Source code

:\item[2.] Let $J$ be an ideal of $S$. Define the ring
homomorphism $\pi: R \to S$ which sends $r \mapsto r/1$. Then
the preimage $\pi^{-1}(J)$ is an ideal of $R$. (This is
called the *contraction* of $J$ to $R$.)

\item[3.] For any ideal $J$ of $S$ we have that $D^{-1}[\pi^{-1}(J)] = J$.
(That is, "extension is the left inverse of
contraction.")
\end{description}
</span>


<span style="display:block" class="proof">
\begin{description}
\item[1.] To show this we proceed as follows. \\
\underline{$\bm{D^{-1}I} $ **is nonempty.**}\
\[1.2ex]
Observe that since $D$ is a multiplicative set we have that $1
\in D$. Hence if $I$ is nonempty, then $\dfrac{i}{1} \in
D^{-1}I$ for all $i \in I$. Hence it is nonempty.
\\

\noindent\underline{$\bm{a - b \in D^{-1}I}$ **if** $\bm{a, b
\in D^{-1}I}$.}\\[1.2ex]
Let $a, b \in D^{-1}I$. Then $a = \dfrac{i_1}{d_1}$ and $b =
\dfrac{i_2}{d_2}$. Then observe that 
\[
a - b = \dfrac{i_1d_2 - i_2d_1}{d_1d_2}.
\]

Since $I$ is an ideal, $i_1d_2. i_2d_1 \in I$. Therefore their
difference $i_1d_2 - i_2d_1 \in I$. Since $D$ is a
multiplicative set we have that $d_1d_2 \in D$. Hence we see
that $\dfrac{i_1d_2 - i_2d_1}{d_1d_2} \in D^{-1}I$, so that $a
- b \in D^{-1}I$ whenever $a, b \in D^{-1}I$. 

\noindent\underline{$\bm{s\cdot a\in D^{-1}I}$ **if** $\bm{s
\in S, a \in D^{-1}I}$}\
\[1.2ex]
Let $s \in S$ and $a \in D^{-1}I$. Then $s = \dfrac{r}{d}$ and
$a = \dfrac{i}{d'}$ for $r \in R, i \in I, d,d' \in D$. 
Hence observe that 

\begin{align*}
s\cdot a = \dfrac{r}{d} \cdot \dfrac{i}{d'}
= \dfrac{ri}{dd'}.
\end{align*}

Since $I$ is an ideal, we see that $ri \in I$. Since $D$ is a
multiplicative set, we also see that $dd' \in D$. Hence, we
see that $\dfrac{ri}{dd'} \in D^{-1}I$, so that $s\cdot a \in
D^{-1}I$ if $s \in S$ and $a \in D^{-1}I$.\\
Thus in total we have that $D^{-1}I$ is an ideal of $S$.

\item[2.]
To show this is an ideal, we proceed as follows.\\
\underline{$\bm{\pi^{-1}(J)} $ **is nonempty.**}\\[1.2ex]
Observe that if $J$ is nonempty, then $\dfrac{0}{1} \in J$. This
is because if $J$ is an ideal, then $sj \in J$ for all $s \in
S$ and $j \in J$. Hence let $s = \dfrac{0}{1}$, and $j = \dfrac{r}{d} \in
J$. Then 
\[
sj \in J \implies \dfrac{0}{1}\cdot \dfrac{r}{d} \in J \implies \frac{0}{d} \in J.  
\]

--*--

About this task:
Reproduce the stretch of the records from the line containing "Since $I$ is an ideal, $i_1d_2." through the line containing "Thus in total", replacing "multiplicative set" with "multiplicatively closed set" and leaving everything else unchanged.

Exercise solution:
Since $I$ is an ideal, $i_1d_2. i_2d_1 \in I$. Therefore their
difference $i_1d_2 - i_2d_1 \in I$. Since $D$ is a
multiplicatively closed set we have that $d_1d_2 \in D$. Hence we see
that $\dfrac{i_1d_2 - i_2d_1}{d_1d_2} \in D^{-1}I$, so that $a
- b \in D^{-1}I$ whenever $a, b \in D^{-1}I$. 

\noindent\underline{$\bm{s\cdot a\in D^{-1}I}$ **if** $\bm{s
\in S, a \in D^{-1}I}$}\
\[1.2ex]
Let $s \in S$ and $a \in D^{-1}I$. Then $s = \dfrac{r}{d}$ and
$a = \dfrac{i}{d'}$ for $r \in R, i \in I, d,d' \in D$. 
Hence observe that 

\begin{align*}
s\cdot a = \dfrac{r}{d} \cdot \dfrac{i}{d'}
= \dfrac{ri}{dd'}.
\end{align*}

Since $I$ is an ideal, we see that $ri \in I$. Since $D$ is a
multiplicatively closed set, we also see that $dd' \in D$. Hence, we
see that $\dfrac{ri}{dd'} \in D^{-1}I$, so that $s\cdot a \in
D^{-1}I$ if $s \in S$ and $a \in D^{-1}I$.\\
Thus in total we have that $D^{-1}I$ is an ideal of $S$.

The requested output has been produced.